■ **EXERCISE DETAILS**: Reproduce the rows from the line that contains "Write a review" through the line that contains "Scripts based on phpBB © phpBB Group", including both of those lines, and omit the pictures from your answer.
****
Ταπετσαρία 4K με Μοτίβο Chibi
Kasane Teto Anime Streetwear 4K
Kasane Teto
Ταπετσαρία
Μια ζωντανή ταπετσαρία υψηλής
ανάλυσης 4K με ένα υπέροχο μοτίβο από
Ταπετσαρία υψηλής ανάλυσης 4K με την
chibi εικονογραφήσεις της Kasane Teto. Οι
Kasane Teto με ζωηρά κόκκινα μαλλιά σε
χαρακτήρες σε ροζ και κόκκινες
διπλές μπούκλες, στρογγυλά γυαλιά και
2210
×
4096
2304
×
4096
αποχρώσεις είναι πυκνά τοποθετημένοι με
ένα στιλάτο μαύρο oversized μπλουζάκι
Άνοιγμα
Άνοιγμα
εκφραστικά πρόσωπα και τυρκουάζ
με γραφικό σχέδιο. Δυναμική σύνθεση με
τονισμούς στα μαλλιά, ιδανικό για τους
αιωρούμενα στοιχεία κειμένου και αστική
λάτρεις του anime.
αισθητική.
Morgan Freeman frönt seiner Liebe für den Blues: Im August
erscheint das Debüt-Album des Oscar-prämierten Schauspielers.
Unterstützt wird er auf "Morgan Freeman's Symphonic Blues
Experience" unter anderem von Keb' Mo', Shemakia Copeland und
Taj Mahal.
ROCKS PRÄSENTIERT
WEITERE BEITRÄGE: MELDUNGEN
****
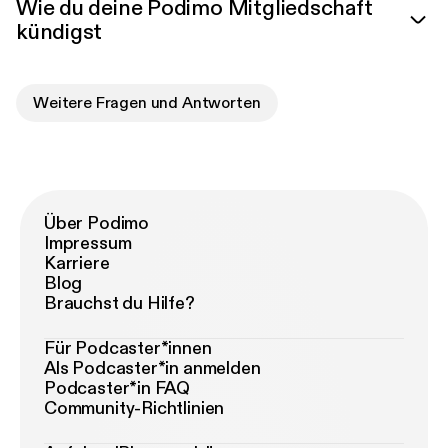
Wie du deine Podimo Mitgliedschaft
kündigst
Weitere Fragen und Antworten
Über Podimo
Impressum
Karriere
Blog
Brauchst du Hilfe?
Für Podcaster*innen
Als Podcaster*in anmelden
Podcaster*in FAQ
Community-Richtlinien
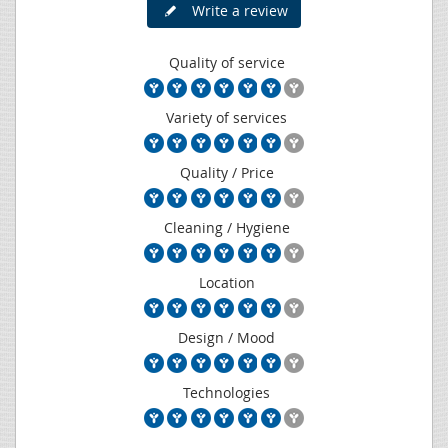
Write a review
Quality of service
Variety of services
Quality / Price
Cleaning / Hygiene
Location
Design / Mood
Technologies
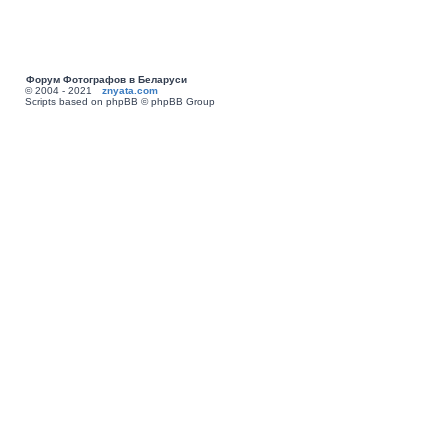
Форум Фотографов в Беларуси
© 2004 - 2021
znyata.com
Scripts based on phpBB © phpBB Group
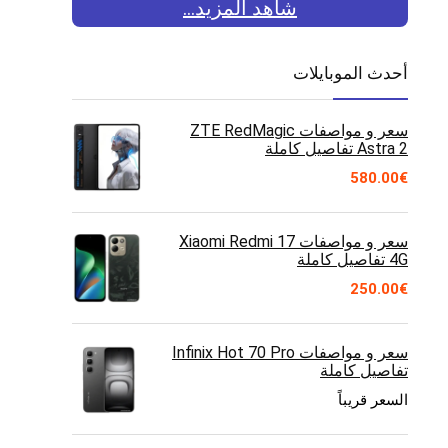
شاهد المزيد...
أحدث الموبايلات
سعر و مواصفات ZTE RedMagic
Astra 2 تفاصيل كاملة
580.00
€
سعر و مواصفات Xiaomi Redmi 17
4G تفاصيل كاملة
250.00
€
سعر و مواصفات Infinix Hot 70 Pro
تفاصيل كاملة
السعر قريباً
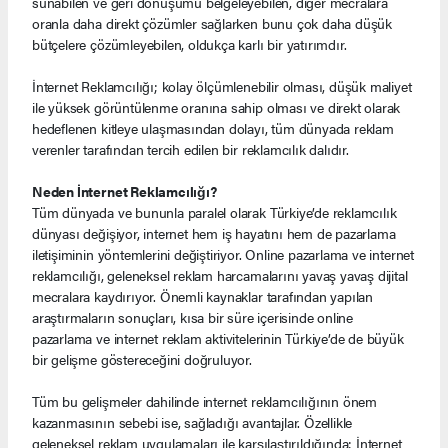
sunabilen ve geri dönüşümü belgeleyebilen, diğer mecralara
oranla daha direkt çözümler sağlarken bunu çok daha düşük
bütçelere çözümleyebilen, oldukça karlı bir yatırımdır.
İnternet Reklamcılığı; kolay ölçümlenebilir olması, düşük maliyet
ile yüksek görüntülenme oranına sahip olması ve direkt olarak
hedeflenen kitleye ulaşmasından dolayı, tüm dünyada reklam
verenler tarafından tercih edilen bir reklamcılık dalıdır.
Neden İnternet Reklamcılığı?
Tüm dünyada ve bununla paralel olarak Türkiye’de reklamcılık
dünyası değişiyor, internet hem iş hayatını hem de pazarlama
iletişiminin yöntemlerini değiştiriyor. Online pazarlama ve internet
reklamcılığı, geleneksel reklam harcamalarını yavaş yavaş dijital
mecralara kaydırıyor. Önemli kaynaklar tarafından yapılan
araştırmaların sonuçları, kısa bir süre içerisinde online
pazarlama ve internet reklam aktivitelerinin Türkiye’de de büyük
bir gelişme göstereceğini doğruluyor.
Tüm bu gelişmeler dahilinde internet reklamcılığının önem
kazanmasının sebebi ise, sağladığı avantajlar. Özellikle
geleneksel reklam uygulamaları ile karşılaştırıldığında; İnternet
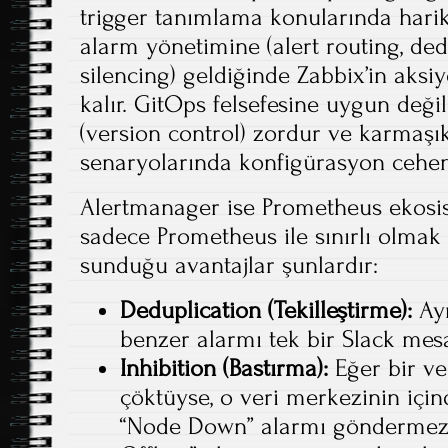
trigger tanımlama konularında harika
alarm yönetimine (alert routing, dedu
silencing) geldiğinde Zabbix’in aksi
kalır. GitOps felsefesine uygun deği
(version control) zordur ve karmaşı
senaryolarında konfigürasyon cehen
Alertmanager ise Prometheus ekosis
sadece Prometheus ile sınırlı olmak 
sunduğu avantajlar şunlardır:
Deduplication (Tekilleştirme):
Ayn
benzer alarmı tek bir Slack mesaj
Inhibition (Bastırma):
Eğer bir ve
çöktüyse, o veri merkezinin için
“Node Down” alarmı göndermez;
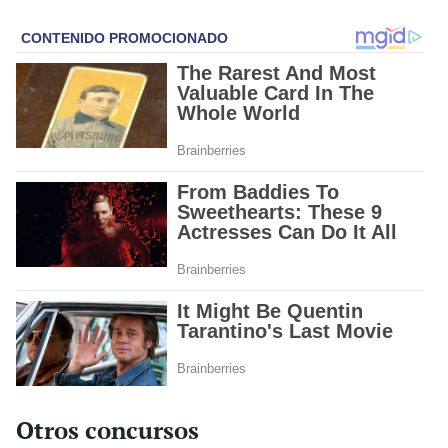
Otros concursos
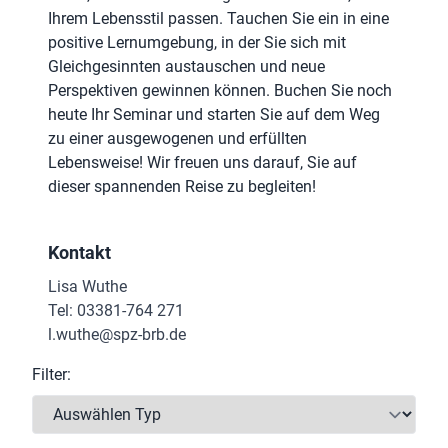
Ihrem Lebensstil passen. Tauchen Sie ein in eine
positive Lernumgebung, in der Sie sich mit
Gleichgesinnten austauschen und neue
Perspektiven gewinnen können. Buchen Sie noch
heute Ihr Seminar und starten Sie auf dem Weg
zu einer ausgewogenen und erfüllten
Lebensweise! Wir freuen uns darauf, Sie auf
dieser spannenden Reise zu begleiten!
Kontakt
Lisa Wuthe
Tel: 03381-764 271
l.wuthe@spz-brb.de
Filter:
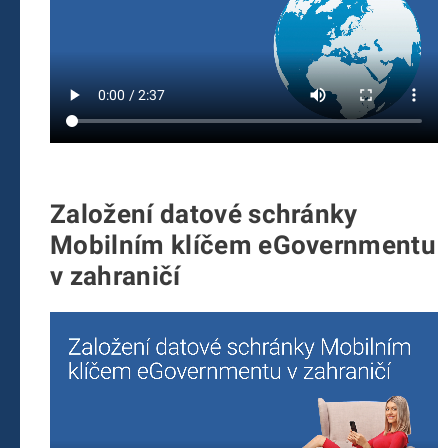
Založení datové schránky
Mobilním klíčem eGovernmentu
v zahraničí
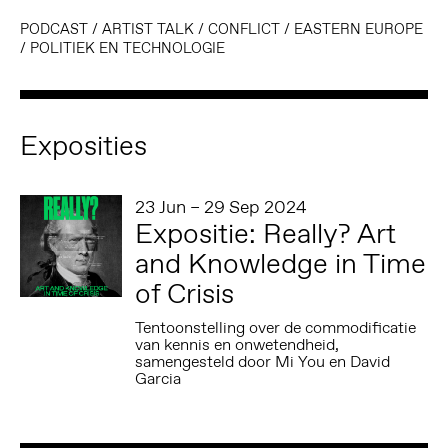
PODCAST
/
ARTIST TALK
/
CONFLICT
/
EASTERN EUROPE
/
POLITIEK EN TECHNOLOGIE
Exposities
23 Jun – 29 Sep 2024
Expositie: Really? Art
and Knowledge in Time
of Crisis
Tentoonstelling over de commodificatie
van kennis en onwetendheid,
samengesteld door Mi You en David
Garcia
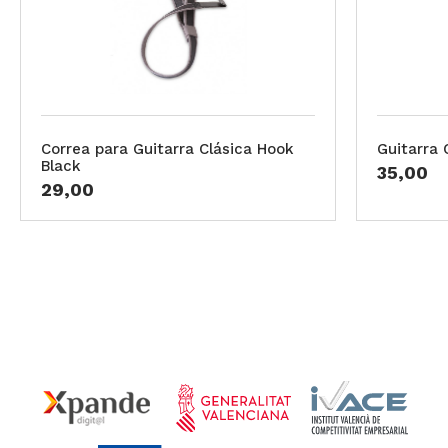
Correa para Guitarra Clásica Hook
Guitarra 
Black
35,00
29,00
****
■ **ANSWER TO THIS EXERCISE**:
Write a review
Quality of service
Variety of services
Quality / Price
Cleaning / Hygiene
Location
Design / Mood
Technologies
Форум Фотографов в Беларуси
© 2004 - 2021
znyata.com
Scripts based on phpBB © phpBB Group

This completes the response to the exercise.